Par conséquent, le phénomène des départs ne fera que gagner en ampleur dans les prochaines années – d’où la question de notre rapport avec les régions voisines, soulevée par Claude Gengler, animateur de la table ronde. En France, qui est de loin la première destination de choix, après la Belgique et l’Allemagne, de ceux qui choisissent d’aller vivre à l’étranger, ces « frontaliers atypiques » constituent déjà une population « relativement exigeante en termes d’infrastructures et d’offre culturelle en raison de leur pouvoir d’achat », comme le note la fondation Idea dans un billet au sujet de la question des compensations fiscales. Aussi, la « métropolisation de la Grande Région place le Luxembourg au cœur d’un processus de décision qui affecte les individus au-delà des frontières administratives », analyse le groupe de réflexion.

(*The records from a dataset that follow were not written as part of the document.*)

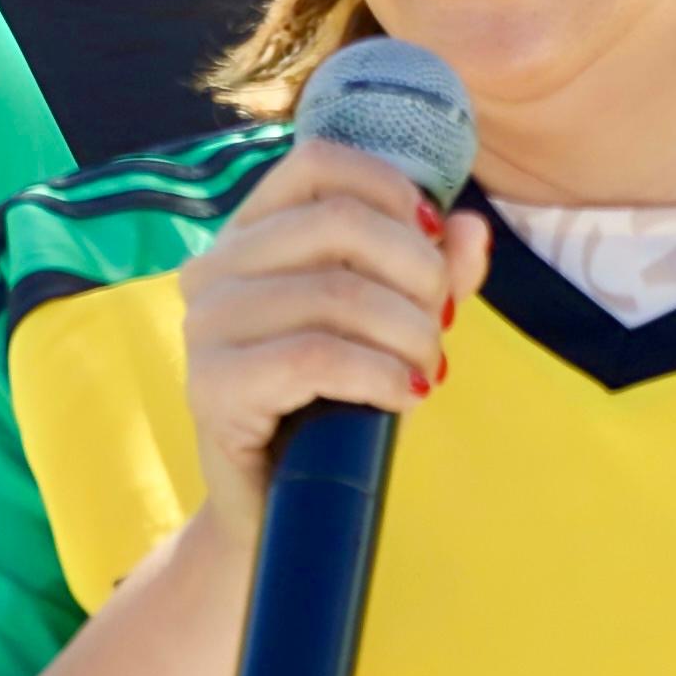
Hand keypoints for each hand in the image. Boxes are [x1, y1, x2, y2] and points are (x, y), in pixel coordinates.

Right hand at [176, 136, 489, 538]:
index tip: (436, 240)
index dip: (391, 189)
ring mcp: (205, 326)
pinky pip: (313, 357)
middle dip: (417, 273)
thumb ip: (433, 275)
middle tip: (441, 328)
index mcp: (251, 236)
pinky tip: (401, 397)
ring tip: (424, 373)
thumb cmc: (335, 408)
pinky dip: (378, 374)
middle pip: (338, 223)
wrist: (282, 512)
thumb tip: (471, 227)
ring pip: (334, 294)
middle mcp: (215, 269)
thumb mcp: (393, 329)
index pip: (318, 163)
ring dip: (407, 334)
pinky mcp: (212, 386)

Ne serait-ce que parce que la flambée des prix ne fait pas halte devant les territoires frontaliers, où vivent 47 pour cent des actifs du Luxembourg. Bien au contraire, si le marché immobilier local continue d’évoluer comme il le fait, avec l’apparition d’individus « high net worth » qui ne feront qu’appuyer la montée des prix, l’exportation de la crise du logement abordable toujours plus profondément dans la Grande Région est inéluctable. En même temps qu’elle serait la chance de réinventer le transfrontalier et de contenir les fractures économiques et politiques entre locaux et expatriés qui caractérisent la société luxembourgeoise actuelle – processus qu’une société nationale de construction du logement pourrait accompagner et penser. Encore faudrait-il qu’elle existe.